Certaines personnes en cavale arrivent même à obtenir un permis B, comme ce fut le cas des 2 mafieux arrêtés en Haut-Valais en 2016. « Ces personnes restent très discrètes, elles vivent comme tout le monde », expliquait la journaliste indépendante Madeleine Rossi dans une interview au Temps en 2019. Elles ne sont pas chez elles et savent qu’elles risquent plus gros qu’en Italie. Par ailleurs, si elles attirent l’attention, elles sont punies par la maison mère, explique la journaliste. » (Le Nouvelliste, 2021).
Pourquoi la Suisse plait tant aux mafias ?

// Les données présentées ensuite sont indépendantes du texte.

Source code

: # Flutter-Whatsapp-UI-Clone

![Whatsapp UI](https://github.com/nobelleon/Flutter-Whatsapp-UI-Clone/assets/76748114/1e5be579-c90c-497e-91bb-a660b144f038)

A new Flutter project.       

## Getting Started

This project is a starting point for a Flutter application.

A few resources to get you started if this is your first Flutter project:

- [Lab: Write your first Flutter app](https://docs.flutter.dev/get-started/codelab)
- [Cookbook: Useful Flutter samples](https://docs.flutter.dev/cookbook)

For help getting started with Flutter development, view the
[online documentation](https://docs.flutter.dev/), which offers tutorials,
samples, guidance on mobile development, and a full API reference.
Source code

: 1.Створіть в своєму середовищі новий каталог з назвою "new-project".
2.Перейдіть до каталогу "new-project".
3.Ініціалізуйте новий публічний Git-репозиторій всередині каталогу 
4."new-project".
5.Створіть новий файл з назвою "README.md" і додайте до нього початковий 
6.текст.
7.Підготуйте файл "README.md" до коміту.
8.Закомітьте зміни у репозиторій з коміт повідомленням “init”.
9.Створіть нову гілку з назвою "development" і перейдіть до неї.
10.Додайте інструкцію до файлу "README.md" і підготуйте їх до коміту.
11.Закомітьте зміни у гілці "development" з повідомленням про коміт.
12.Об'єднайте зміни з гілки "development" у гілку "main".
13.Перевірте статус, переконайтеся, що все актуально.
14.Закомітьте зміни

- Une législation peu sévère
« Pour blanchir l’argent issu de leurs trafics, les organisations mafieuses peuvent mandater des « hommes de paille » (personnes au casier judiciaire vierge) pour créer de nouveaux comptes bancaires sur lesquels placer l’argent frauduleux. Une autre solution consiste à gonfler le chiffre d’affaire d’un restaurant avec de fausses factures pour faire rentrer en banque l’argent obtenu illégalement.
Les recettes de l’établissement sont alors plus importantes que ce qui a été réellement consommé par la clientèle. « Ce sont ces restaurants que l’on voit toujours vides, qui semblent n’avoir jamais de clients mais qui perdurent, détaille Madeleine Rossi. Malheureusement, ce processus est difficile à endiguer aujourd’hui parce qu’il y a un manque de moyens dédiés au contrôle de ces établissements ».
Les mafieux viennent en Suisse principalement pour légaliser leurs butins mais aussi pour se cacher des autorités italiennes, largement plus sévères. « Seul l’article 260 du Code pénal traite de la question et implique une peine maximale de 5 ans de prison alors qu’en Italie, la sentence est l’emprisonnement à vie», ajoute-t-elle. » (Magat, 2020).
- Des moyens de lutte insuffisants
« N’étant pas concernée historiquement par la mafia, la Suisse n’a que peu légiféré sur la question. « Pour les mafias, il est commode de commettre des crimes en Suisse, comme il est commode de les commettre dans le centre et le nord de l’Europe, soulignait Nicola Gratteri, procureur dans la région de Calabre dans une interview à Swissinfo en 2019. Les sanctions sont très faibles et le risque de faire l’objet d’une enquête n’existe que si la police italienne enquête déjà. » Les mafieux achètent également des armes plus facilement en Suisse. Au Tessin, le canton le plus touché par la ’Ndrangheta, l’unité spéciale anti-mafia est constituée de 2 enquêteurs uniquement. » (Magat, 2020).
Infiltration de la mafia
« Aujourd’hui, les autorités multiplient les opérations contre le crime organisé, en collaboration avec l’Italie.
«Imponimento» (imposition), voilà le nom de l’opération menée des deux côtés de la frontière par la Guardia di Finanza et les autorités suisses, qui a mené à l’arrestation de 75 mafieux et la saisie de 169 millions d’euros de biens fin juillet 2020. Cette opération sans précédent montre l’engagement des autorités dans la lutte anti-mafia. La mafia italienne est présente depuis de nombreuses années en Suisse, mais c’est par le démantèlement de la cellule de Frauenfeld que le public a pris conscience du problème. En 2014, dans un restaurant du canton de Thurgovie, 12 membres de la mafia calabraise, filmés à leur insu, discutent de leurs affaires. Cocaïne, extorsion et trafic d’armes : ils vantent auprès de leurs jeunes recrues le vaste choix d’activités qu’ils exercent facilement depuis plus de 40 ans en Suisse.
En mai 2020, de nombreux condamnés de l’opération « Crimine-Infinito » ont été libérés de prison dans le cadre d’une mesure pour limiter la propagation du virus. Ces mafieux étaient au cœur des grandes enquêtes qui ont exposé l’enracinement de la ’Ndrangheta en Suisse. » (Magat, 2020).